Ocean temperatures rose substantially during that warming episode--as much as 7 to 9 degrees Celsius (about 12 to 16 degrees Fahrenheit) in some areas of the North Atlantic. But scientists are puzzled. The carbon dioxide levels at that time--inferred from geochemical data--were roughly comparable to our own time, approaching 400 parts per million. Today's computer models do not predict the sort of temperature rises that occurred during the middle Pliocene, Chandler said.

That raises the possibility that human-induced global warming could trigger even more rapid climate changes--- rising sea levels, melting ice caps, disturbed agricultural regions--- than currently projected.

Scientists have been studying various other periods of rapid warming, one interval about 55 million years ago, at the very beginning of the Eocene geological period. At that time, temperatures rose rapidly by as much as 10 degrees C (18 degrees F) at high latitudes in the Arctic and Antarctic. Tropical oceans and deep ocean waters warmed by 4 to 6 degrees C (about 7 to 11 degrees F).

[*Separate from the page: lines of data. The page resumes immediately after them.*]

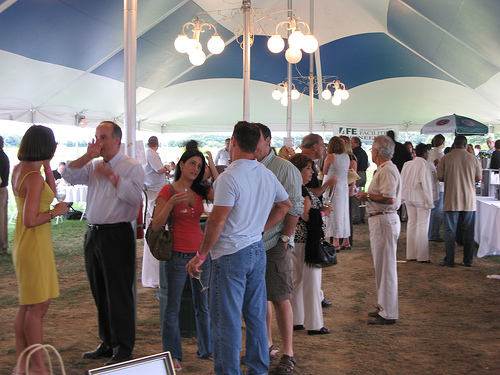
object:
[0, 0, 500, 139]
tent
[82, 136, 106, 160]
hands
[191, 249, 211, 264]
bracelet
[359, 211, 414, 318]
khaki pants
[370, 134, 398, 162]
hair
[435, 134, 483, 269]
man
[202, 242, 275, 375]
blue jeans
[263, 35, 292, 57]
light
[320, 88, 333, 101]
light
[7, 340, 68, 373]
handles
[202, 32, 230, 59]
lights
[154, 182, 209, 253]
shirt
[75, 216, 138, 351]
black pants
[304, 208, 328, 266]
scarf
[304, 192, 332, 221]
arm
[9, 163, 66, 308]
dress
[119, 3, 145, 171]
pole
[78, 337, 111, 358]
shoes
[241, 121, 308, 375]
man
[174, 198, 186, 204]
finger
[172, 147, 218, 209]
hair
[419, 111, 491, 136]
umbrella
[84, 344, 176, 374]
frame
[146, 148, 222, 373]
woman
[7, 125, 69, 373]
woman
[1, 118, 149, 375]
couple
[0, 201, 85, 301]
grass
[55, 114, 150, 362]
man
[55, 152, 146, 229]
shirt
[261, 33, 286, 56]
chandelier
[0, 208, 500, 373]
dirt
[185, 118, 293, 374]
man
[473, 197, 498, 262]
cloth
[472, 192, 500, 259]
table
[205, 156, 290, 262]
shirt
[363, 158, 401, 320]
formal wear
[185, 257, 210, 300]
glass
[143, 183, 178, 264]
purse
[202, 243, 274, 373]
jeans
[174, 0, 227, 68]
fixtures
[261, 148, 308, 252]
shirt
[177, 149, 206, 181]
head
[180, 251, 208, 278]
hand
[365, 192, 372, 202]
watch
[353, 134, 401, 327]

There were dramatic effects on plants and animals during the event, called the Paleocene-Eocene Thermal Maximum (PETM). Scott Wing of the Smithsonian Museum of Natural History and his colleagues reported recently in the journal Science that some plants, including relatives of poinsettia and sumac, migrated from the Gulf Coast to Wyoming, a distance of about 1,000 miles, in 10,000 years or less. Those conclusions were drawn from an examination of plant fossils from the Bighorn Basin of northwestern Wyoming.

Scientists think that the fast-changing climate at the beginning of the Eocene was driven by a natural release of carbon-containing greenhouse gases analogous to what is occurring with the release of carbon dioxide and other gases since the start of the industrial revolution. "What we are looking at is an occurrence that is similar to what we see in fossil fuel burning," said Ellen Thomas, a Yale University paleoclimate scientist.

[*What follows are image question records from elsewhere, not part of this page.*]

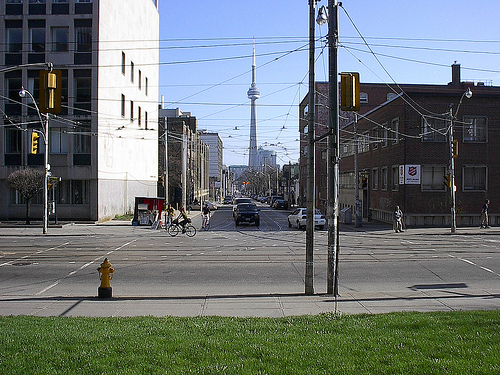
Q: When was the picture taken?
A: Daytime.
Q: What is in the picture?
A: Cars.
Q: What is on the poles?
A: Traffic lights.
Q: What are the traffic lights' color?
A: Yellow.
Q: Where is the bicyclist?
A: Crossing the street.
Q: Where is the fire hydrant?
A: On the curb.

The natural trigger for the PETM warming episode remains a subject of intense debate, but Thomas said a leading hypothesis involves the release of huge amounts of methane gas that had been trapped in ice compounds called methane hydrates. Methane produces less carbon dioxide than coal when it is burned as a fuel, and it is a powerful greenhouse gas. Most methane hydrates in the present oceans are frozen in sediments in the deep oceans, but some are associated with permafrost soils in the Arctic. Release of the methane can occur through natural processes, including underwater landslides or other seismic events, or by warming of ocean waters. Once released, the gas can induce atmospheric warming that has a positive feedback effect, releasing still more gas as ocean waters and permafrost regions begin to warm. The process can reach a tipping point where it starts to rapidly accelerate.

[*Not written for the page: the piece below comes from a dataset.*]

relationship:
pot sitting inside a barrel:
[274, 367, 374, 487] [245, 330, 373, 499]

"You don't want to exaggerate, you don't want to sound like a doomsayer," says Thomas. "But if the hydrates hypothesis is valid, there could be nasty feedbacks in the climate system." Climate change in the next few centuries may not be a smooth, linear process. Warming induced by human-caused emissions of carbon dioxide and other gases could, in turn, trigger release of methane from natural sources in the Arctic permafrost and elsewhere.

"You may get a runaway greenhouse effect with dramatic results," Thomas said. "Once the threshold is crossed, the climate may change very rapidly but recovery will be much slower, as we see in records from the Paleocene-Eocene Thermal Maxiumum, where recovery took about 100,000 years."

Chandler said the Pliocene event 3 million years ago also gives cause for concern. "You have to take some warning from the Pliocene," he said. Even in the absence of huge amounts of carbon dioxide as a forcing mechanism, he said, there still appear to be trigger points that, once passed, can produce rapid warming through feedbacks such as changes in sea ice and the reflectivity of the Earth's surface.

Scientists have been looking at techniques for easing the impact of greenhouse gases, including schemes to sequester industrial emissions of carbon dioxide in deep ocean waters. But Chandler said his study of paleoclimates suggests that mitigation of global warming--once it is well underway--may be difficult. "I don't think you can reverse things as easily as some suggest," Chandler said.